Wie werden Sie die WM in Katar im nächsten Jahr verfolgen: als Rentner vor dem Fernseher, als TV-Experte oder als DFB-Präsident in einem neuen Amt?
Ganz klar, das Präsidenten-Amt schließe ich aus. Das ist eine repräsentative Position, in der man sehr gut zwischen Profi- und Amateur-Fußball moderieren muss, auch zwischen Verband und Vereinen. Dieser Moderator bin ich definitiv nicht, denn ich bin es gewohnt, meine Meinung immer offen und direkt zu sagen. Vielleicht wäre es sinnvoll, sich auch einmal Gedanken über geeignete Personen aus anderen gesellschaftlichen Bereichen zu machen. Über Kandidaten aus der Politik oder der Wirtschaft – aber natürlich mit einer Nähe zum Fußball.
Wie sehen Sie die Idee von Arsène Wenger, die er für die Fifa ausgearbeitet hat und nach der die WM alle zwei Jahre stattfinden soll?
Diese Idee ist völlig sinnfrei. Das darf es niemals geben. Einerseits geht es darum, den Wert der großen Turniere zu wahren. Im Eishockey weißt du doch inzwischen gar nicht mehr, wer gerade Weltmeister ist. Und auch im Handball ist die Anzahl der großen Turniere wie WM, EM oder Olympia inflationär, du fragst dich doch manchmal, was die da jetzt schon wieder ausspielen. Zum anderen müssen wir natürlich die Spieler schützen. Das Argument, dass sie viel Geld verdienen, hilft da auch nicht, weil die Belastungsgrenze einfach überschritten wird. Wenn dann auch noch alle vier Jahre eine EM stattfindet, haben die Spieler innerhalb von vier Jahren immer nur einmal eine echte Sommerpause. Ich verstehe gar nicht, wie jemand, der aus dem Vereinsfußball kommt wie Wenger, so eine Idee haben kann.
Zurück zur Bundesliga. Wie weh tut es Ihnen, dass das Spiel Schalke gegen den HSV der Auftakt in der zweiten Liga und nicht in der ersten ist?
Ich bin ein Verfechter des Leistungsprinzips.

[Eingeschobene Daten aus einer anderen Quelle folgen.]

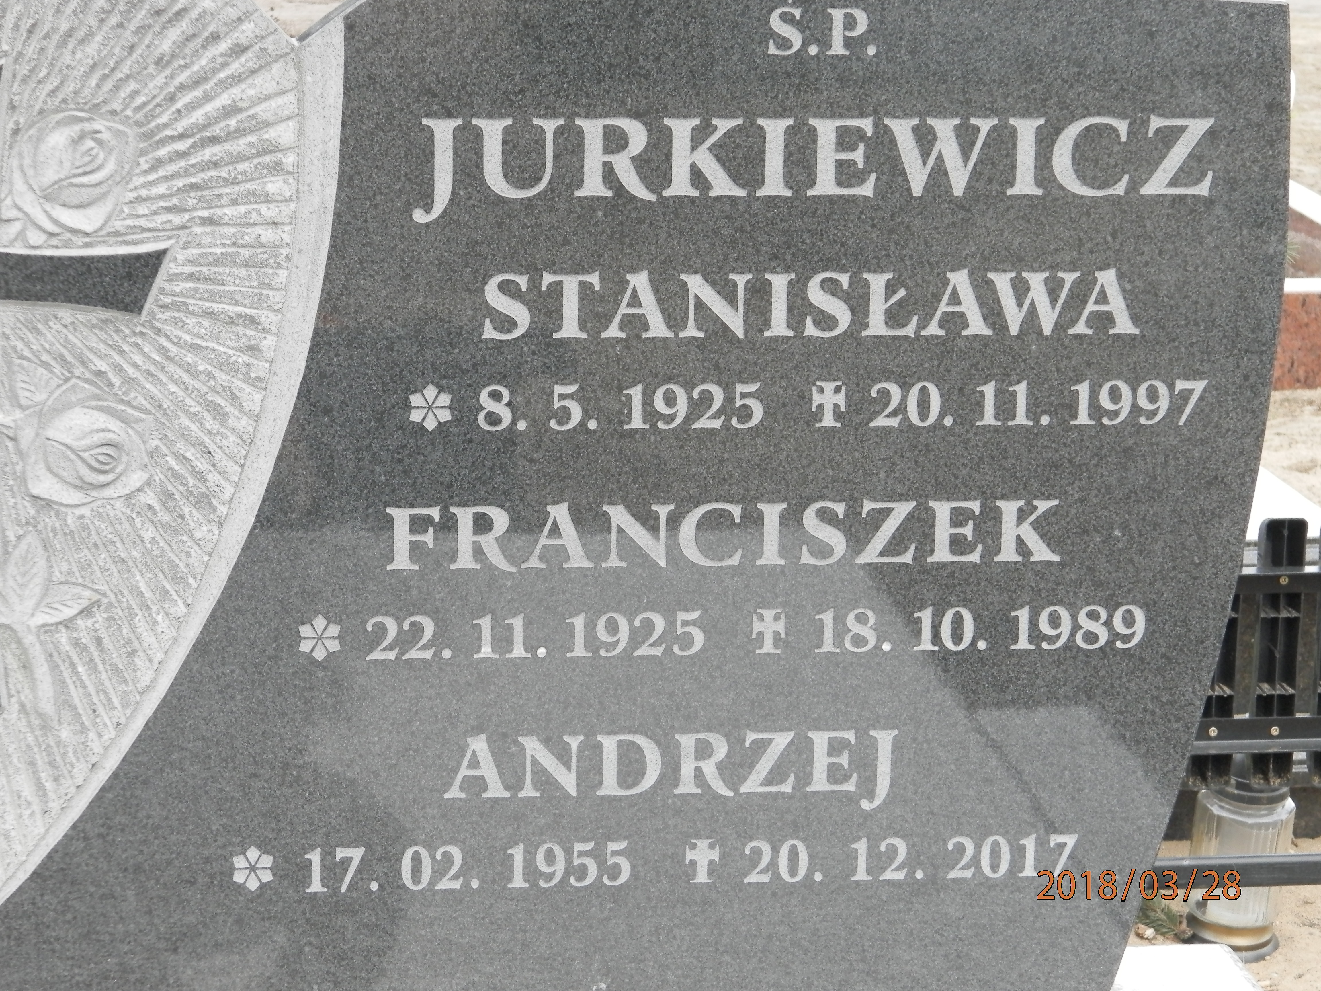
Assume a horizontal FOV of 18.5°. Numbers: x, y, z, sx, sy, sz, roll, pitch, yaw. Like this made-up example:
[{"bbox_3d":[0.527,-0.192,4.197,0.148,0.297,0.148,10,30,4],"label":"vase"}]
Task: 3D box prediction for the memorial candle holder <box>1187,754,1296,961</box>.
[{"bbox_3d":[0.569,0.336,3.939,0.098,0.218,0.098,4,17,0],"label":"memorial candle holder"}]

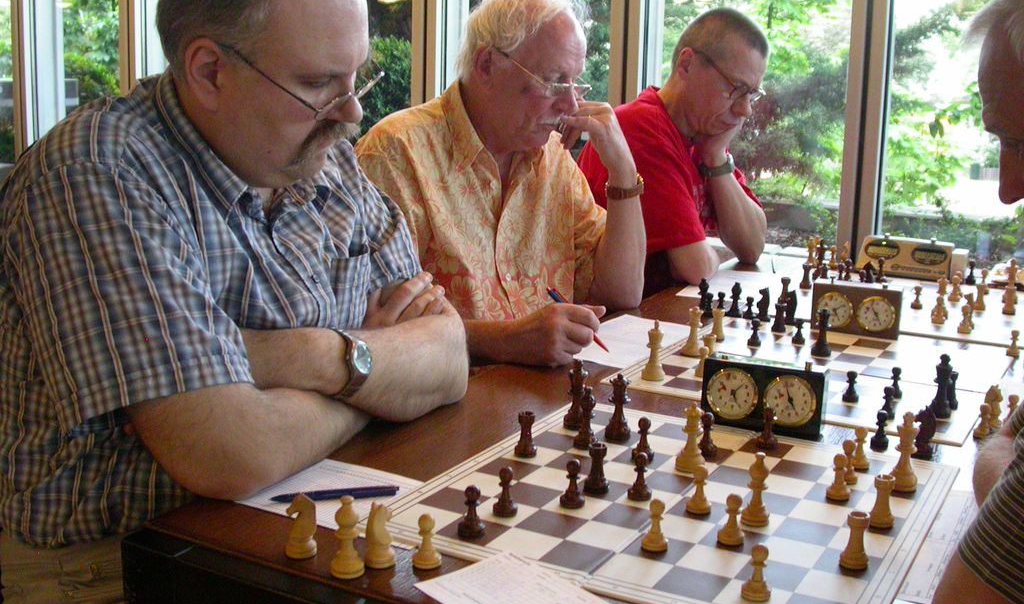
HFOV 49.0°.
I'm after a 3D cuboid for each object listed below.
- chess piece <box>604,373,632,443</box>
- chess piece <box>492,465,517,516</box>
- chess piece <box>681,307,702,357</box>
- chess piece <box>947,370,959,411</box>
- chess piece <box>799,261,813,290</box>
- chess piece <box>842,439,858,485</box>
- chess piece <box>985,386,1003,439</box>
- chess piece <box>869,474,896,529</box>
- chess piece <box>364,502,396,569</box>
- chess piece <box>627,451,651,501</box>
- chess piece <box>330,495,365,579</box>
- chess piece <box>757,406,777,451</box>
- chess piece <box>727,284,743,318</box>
[{"bbox_3d":[0.127,0.124,1.325,0.031,0.079,0.031,1,12,0],"label":"chess piece"},{"bbox_3d":[-0.006,0.190,1.136,0.025,0.048,0.025,1,12,0],"label":"chess piece"},{"bbox_3d":[0.284,0.045,1.773,0.032,0.077,0.032,2,12,9],"label":"chess piece"},{"bbox_3d":[0.590,0.118,1.510,0.026,0.052,0.026,7,14,29],"label":"chess piece"},{"bbox_3d":[0.610,-0.052,2.326,0.025,0.049,0.025,4,12,15],"label":"chess piece"},{"bbox_3d":[0.365,0.171,1.214,0.026,0.048,0.026,7,14,29],"label":"chess piece"},{"bbox_3d":[0.622,0.134,1.444,0.027,0.058,0.027,9,14,33],"label":"chess piece"},{"bbox_3d":[0.357,0.190,1.078,0.027,0.051,0.027,8,13,29],"label":"chess piece"},{"bbox_3d":[-0.120,0.211,1.028,0.027,0.059,0.027,9,14,34],"label":"chess piece"},{"bbox_3d":[0.134,0.179,1.163,0.026,0.049,0.026,1,12,0],"label":"chess piece"},{"bbox_3d":[-0.148,0.208,1.005,0.029,0.074,0.029,1,12,0],"label":"chess piece"},{"bbox_3d":[0.308,0.149,1.347,0.025,0.051,0.025,7,14,29],"label":"chess piece"},{"bbox_3d":[0.401,-0.002,2.027,0.029,0.069,0.029,7,14,29],"label":"chess piece"}]

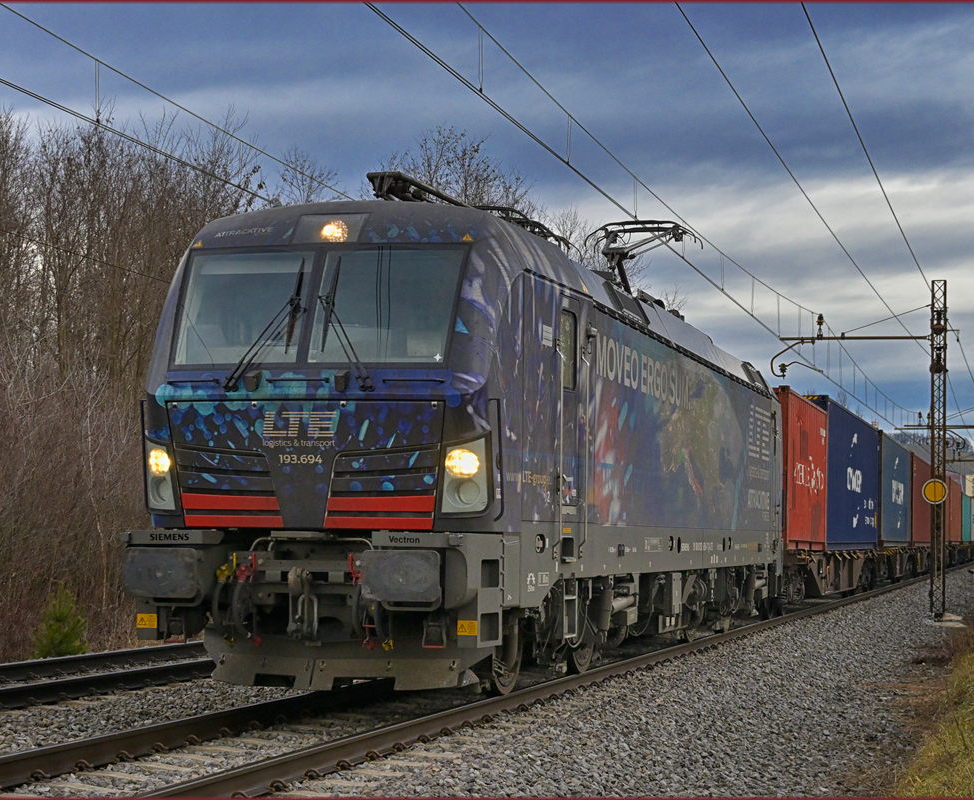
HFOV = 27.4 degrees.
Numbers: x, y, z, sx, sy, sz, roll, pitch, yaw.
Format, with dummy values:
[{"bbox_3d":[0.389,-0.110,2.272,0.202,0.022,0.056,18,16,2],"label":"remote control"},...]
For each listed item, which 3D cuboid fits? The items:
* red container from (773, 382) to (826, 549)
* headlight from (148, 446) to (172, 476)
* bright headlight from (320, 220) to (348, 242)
[{"bbox_3d":[4.503,1.338,35.436,2.438,2.591,6.058,0,-4,15],"label":"red container"},{"bbox_3d":[-2.422,0.460,14.835,0.180,0.210,0.110,0,-4,15],"label":"headlight"},{"bbox_3d":[-1.152,-1.266,15.014,0.200,0.160,0.110,0,-4,15],"label":"bright headlight"}]

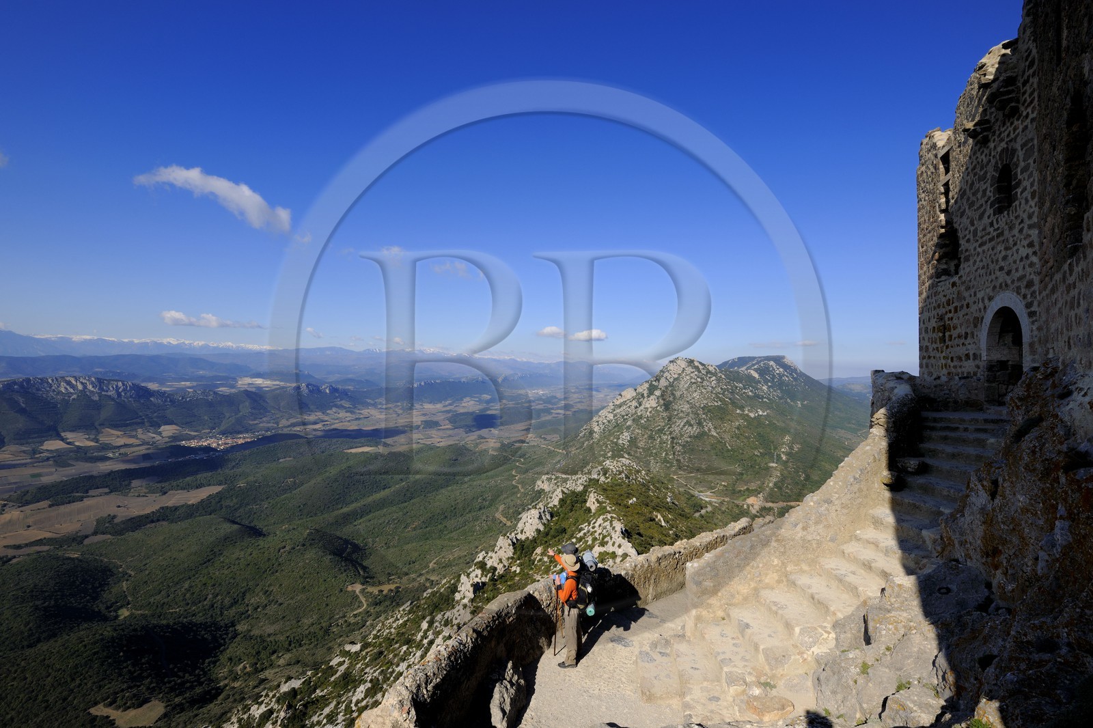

Wenn man die Punkte nicht holt, steigt man ab. Wenn man es dann gut genug macht, steigt man wieder auf. Es wird immer über die Traditionsvereine gesprochen, die fehlen. Was aus meiner Sicht bei der Diskussion vergessen wird: Es gibt viele kleinere Vereine, die es richtig gut machen und deshalb besser dastehen. Freiburg zum Beispiel! Was die aus ihren Möglichkeiten machen, ist super. Wenn es andere nicht schaffen, ihre Möglichkeiten zu nutzen, sind sie nicht mehr in der Bundesliga. Das ist der Wettbewerb.
Sie können demnach gut damit leben, dass Fürth, Bielefeld, Bochum, Augsburg in der ersten Liga spielen und Schalke, Hamburg, Bremen in der zweiten.
Ich spiele auch gerne auf Schalke und in Hamburg, bei Werder als Ex-Bremer sowieso. Aber nehmen wir Aufsteiger Fürth: Sie haben es richtig gut gemacht, am Ende besser als der HSV. Deshalb haben sie es auch verdient, in der Bundesliga zu spielen.